Page:Revue des Deux Mondes - 1920 - tome 57.djvu/146

La bibliothèque libre.
Cette page a été validée par deux contributeurs.

UNE MISSION EN ALLEMAGNE



LE

RAPATRIEMENT DES PRISONNIERS




LA SITUATION A MON ARRIVÉE


Le 30 novembre 1918, je recevais l’ordre de partir pour Berlin, afin de procéder au rapatriement de nos prisonniers. Ma mission devait durer six semaines. Elle se prolongea, en se modifiant, pendant quatorze mois.
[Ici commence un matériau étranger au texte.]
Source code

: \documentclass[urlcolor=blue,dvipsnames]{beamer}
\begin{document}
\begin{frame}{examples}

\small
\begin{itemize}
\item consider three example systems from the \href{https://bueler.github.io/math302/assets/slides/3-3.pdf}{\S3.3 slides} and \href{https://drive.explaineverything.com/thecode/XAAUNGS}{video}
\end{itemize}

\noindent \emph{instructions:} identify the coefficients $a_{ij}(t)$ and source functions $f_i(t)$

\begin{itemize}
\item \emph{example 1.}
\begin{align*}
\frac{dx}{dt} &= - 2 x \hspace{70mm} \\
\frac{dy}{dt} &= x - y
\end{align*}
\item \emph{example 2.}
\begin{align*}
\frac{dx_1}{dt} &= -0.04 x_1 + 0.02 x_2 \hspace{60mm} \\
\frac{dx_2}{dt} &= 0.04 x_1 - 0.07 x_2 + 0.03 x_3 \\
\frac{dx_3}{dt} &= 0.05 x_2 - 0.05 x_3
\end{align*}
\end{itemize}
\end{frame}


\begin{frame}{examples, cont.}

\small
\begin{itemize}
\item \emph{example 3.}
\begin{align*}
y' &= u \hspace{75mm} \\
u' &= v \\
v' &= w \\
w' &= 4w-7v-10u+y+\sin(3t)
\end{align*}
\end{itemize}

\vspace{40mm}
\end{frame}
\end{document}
A mon arrivée à Berlin, le 6 décembre au soir, le représentant du gouvernement allemand me faisait un tableau assez noir de la situation de nos prisonniers, et je pouvais bientôt me convaincre qu’il n’avait rien d’exagéré. Les prisonniers avaient pris trop à la lettre la rédaction de l’article X de la convention d’armistice ainsi conçu : « Rapatriement immédiat de tous les prisonniers. » Or, depuis le 11 novembre, rien n’avait été fait. Dans toute l’Allemagne régnait une décomposition de l’autorité. À côté des anciens commandements fonctionnaient des Comités de soldats qui disposaient seuls du pouvoir. Le laissez-passer qui m’était remis, signé par un colonel directeur au ministère, était contresigné par un délégué du Comité central des ouvriers et soldats, et me recommandait aux autorités militaires et aux conseils de soldats, qui fonctionnaient parallèlement dans chaque camp. L’action du Ministère était à peu près nulle et la situation variait dans chaque cas particulier.